Arm Launches Next-Gen Efficiency Core; Cortex-A520
Arm is unveiling its newest addition to the line of efficient little cores – the Cortex-A520. Serving as the successor to the previously introduced Cortex-A510, which debuted as a brand new architecture two years ago and received minor enhancements last year.
Known by its codename Hayes during development, the Cortex-A520 is expected to deliver notable power efficiency gains through a series of microarchitectural improvements and optimizations. The specifics of these enhancements are outlined below.
This article is part of a series of articles from Arm’s Client Tech Day:
- Arm Launches Next-Gen Efficiency Core; Cortex-A520
- Arm Introduces A New Big Core, The Cortex-A720
- Arm Introduces The Cortex-X4, Its Newest Flagship Performance Core
As with prior little cores, the Cortex-A520 is intended to be coupled with the new Cortex-A720 using the new DSU-120 in various configurations. The primary design focus of the new A520 is best energy efficiency levels at the lowest area for cost-constrained devices.
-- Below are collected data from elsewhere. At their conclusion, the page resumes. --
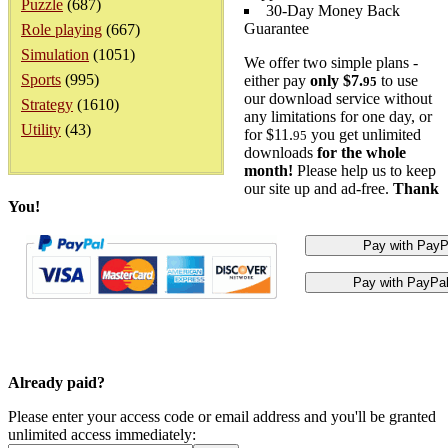
Puzzle
(687)
30-Day Money Back
Guarantee
Role playing
(667)
Simulation
(1051)
We offer two simple plans -
Sports
(995)
either pay
only $7.
to use
95
our download service without
Strategy
(1610)
any limitations for one day, or
Utility
(43)
for $11.
you get unlimited
95
downloads
for the whole
month!
Please help us to keep
our site up and ad-free.
Thank
You!
Already paid?
Please enter your access code or email address and you'll be granted
unlimited access immediately:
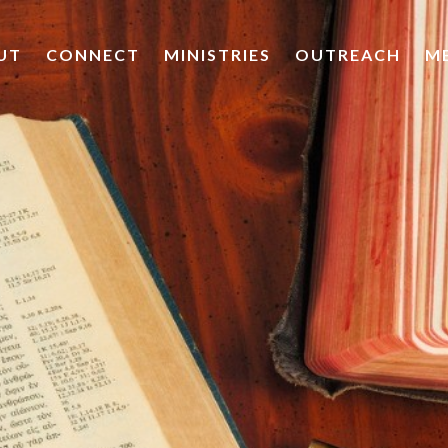
UT
CONNECT
MINISTRIES
OUTREACH
M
The Cortex-A520 builds on the A510 merged core design. Whereas the A510 brought full Armv9 support, the new A520’s underlying ISA support level has been updated to version 9.2. Along with that, the new core supports the enhancements to PAC (found in v8.8/v9.3) feature. Arm says that the new QARMA3 algorithm implemented in the PE for address authentication reduces overhead of PAC down to less than 1% while also modestly reducing latency.
Arm made various changes to the Cortex-A520, all of which focus on boosting energy and area efficiency. Performance improvements mostly took place around improving the branch predictions and data prefetching because they offer much better performance-efficiency at lower power costs versus changes to core pipeline.
Some performance features found in the Cortex-A510 were actually removed or scaled down in this iteration in order to better utilize the power in other areas. Perhaps the biggest example of this is the removal of an ALU. Previously, the Cortex-A510 had three ALUs. In the new Cortex-A520, Arm removed a whole ALU entirely. Arm says this had the effect of saving power throughout the pipeline from the issue logic to reword and forwarding. The A510 also restructured memory system for additional efficiency gain.
A graph of the power-performance at ISO-process is shown below for the A520 vs the A510. It can be seen that the changes targeted peak performance range of the core. All in all, Arm says that the new A520 allows for 22% lower power at comparable performance levels – or alternatively – allows for around 8% higher performance at similar power levels.